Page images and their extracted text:
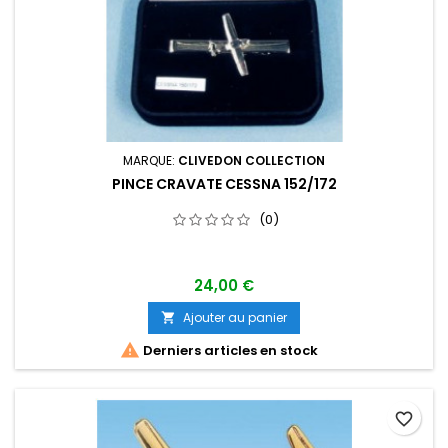
MARQUE:
CLIVEDON COLLECTION
PINCE CRAVATE CESSNA 152/172
(0)
24,00 €
Ajouter au panier


Derniers articles en stock
favorite_border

Task item
Write out every line of text from the rows above, keeping each line as it appears, and omit the pictures from your answer.

Your solution
MARQUE:
CLIVEDON COLLECTION
PINCE CRAVATE CESSNA 152/172
(0)
24,00 €
Ajouter au panier


Derniers articles en stock
favorite_border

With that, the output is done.